Cette même année 1684, M. de Callières, militaire de grand mérite, fut nommé gouverneur de Montréal, en remplacement de M. Perrot, qui s’était brouillé avec le séminaire, et à qui le roi donna le gouvernement de l’Acadie.

Depuis l’époque où nous avons laissé cette dernière province, il ne s’y était rien passé de remarquable, que quelques aggressions de la part des Anglais, ou des habitans des colonies anglaises, et des altercations et des hostilités entre les particuliers auxquels, d’après la mauvaise politique du temps, le pays avait été partagé. Les plus notables de ces particuliers étaient M. de Latour ; les sieurs Le Borgne, père et fils, de la Rochelle, qui avaient succédé au sieur de Charnisé, au Port Royal et ailleurs, et le sieur Denys. Ce dernier avait obtenu la côte orientale, depuis Camceaux jusqu’à Gaspé ; il y avait bâti le fort de Chédabouctou, et celui de Saint-Pierre, dans l’Île Royale, où il avait aussi commencé un établissement. M. Denys était un homme de mérite, à vues droites, et à conceptions vastes ; mais les sieurs Le Borgne, et le nommé Lagiraudière, qui avait aussi obtenu une concession de terres en Acadie, et particulièrement le port de Camceaux, ne se montrent que comme d’indignes intriguans, ou plutôt, comme des aventuriers sans foi, sans probité, plus dignes de commander à des flibustiers, que capables de former des établissemens solides, dans un pays nouveau. Les aggressions injustes, les usurpations dont ils se rendirent coupables, rappellent, selon la remarque d’un historien, « ces petits seigneurs féodaux, qui attaquaient leurs castels, dès qu’ils étaient mécontents les uns des autres. » Enfin, Hubert d’Andilly, chevalier de Grand-Fontaine, avait succédé à ces particuliers, en 1670, comme gouverneur, pour le roi, de toute l’Acadie, depuis la rivière de Kinnibequi, ou Kennebec, jusqu’au fleuve Saint-Laurent.

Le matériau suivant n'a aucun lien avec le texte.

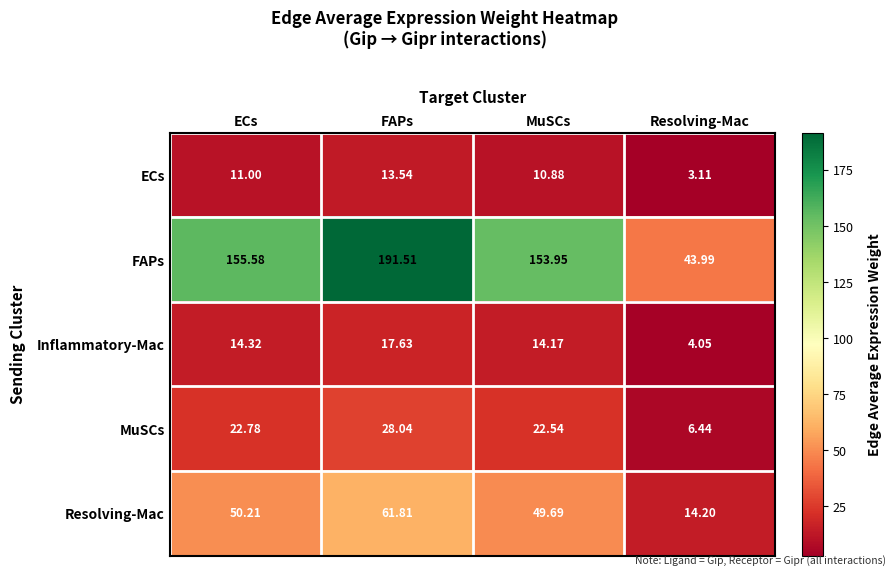

How many categories are shown in the chart?

4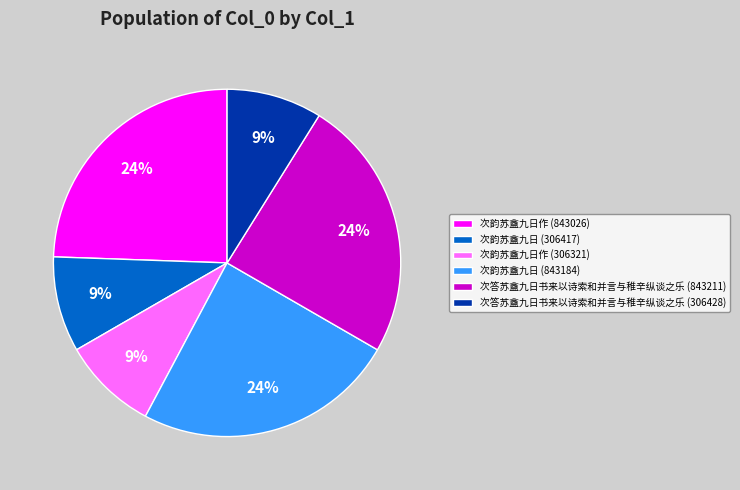

Which has a higher value, 次韵苏盦九日 (306417) or 次答苏盦九日书来以诗索和并言与稚辛纵谈之乐 (843211)?

次答苏盦九日书来以诗索和并言与稚辛纵谈之乐 (843211)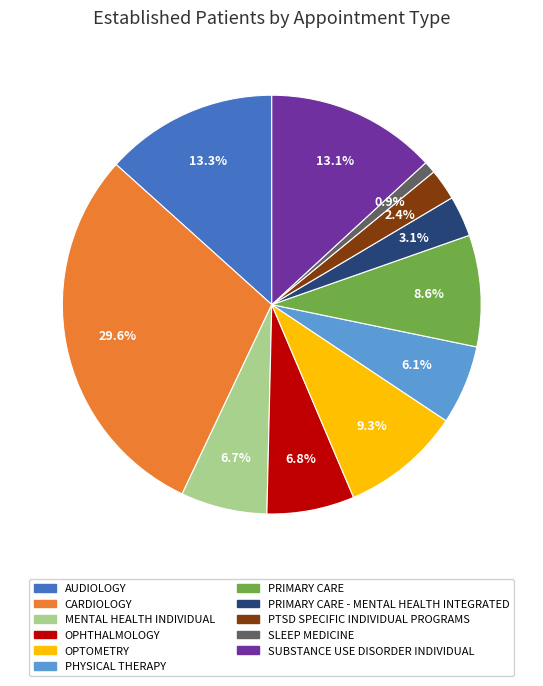

The PRIMARY CARE slice represents 1% of the pie. True or false?

False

On avait songé, à la cour de France, à mettre cette province en état d’être secourue promptement, du côté de Québec, au moyen d’une route commode entre cette capitale et le Port Royal, ou le fort de Saint-Jean, ou même Pentagoët : M. Patoulet, commissaire de marine, avait été envoyé sur les lieux, dans cette vue ; mais le projet ne fut pas mis à exécution, et l’on ne pouvait communiquer que très difficilement, par terre, entre l’Acadie et le Canada proprement dit, quand M. Perrot succéda au chevalier de Grand-Fontaine.

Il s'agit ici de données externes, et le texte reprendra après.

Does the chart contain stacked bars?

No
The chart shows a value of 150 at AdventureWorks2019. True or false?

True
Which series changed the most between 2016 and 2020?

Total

M. de Meules fit la visite des provinces méridionales du Canada, vers la fin de l’année suivante 1685 ; et à son retour à Québec, il écrivit au ministre des colonies une lettre, où il lui disait, entr’autres choses, que le plus utile établissement que l’on pouvait faire était celui de l’Acadie ; que pour rendre cet établissement stable, il était nécessaire, avant tout, de peupler et de fortifier le Port-Royal, et de construire un bon fort à Pantagoët, pour servir de barrière contre les Anglais ; que si, avec cela, on pouvait s’établir solidement à la Hève, dans l’île du Cap Breton, et à Plaisance en Terre-Neuve, rien n’empêcherait que la France ne fût seule maîtresse des pêches de la morue, objet pour le moins aussi important que le commerce, même exclusif, des pelleteries ; et enfin, qu’ayant fait le dénombrement de tout ce qui dépendait du gouvernement de l’Acadie, il n’y avait pas trouvé neuf cents personnes.

  1. Les Hurons de Sylleri étant presque tous morts de la petite vérole, le P. Chaumonot, jésuite, rassembla tous ceux qui se trouvaient dans les environs de Québec, et les fixa à l’endroit appellé maintenant l’Ancienne Lorette.
  2. Cette province, appellée auparavant Nouvelle-Belgique, était passée, depuis quelques années, de la Hollande à l’Angleterre.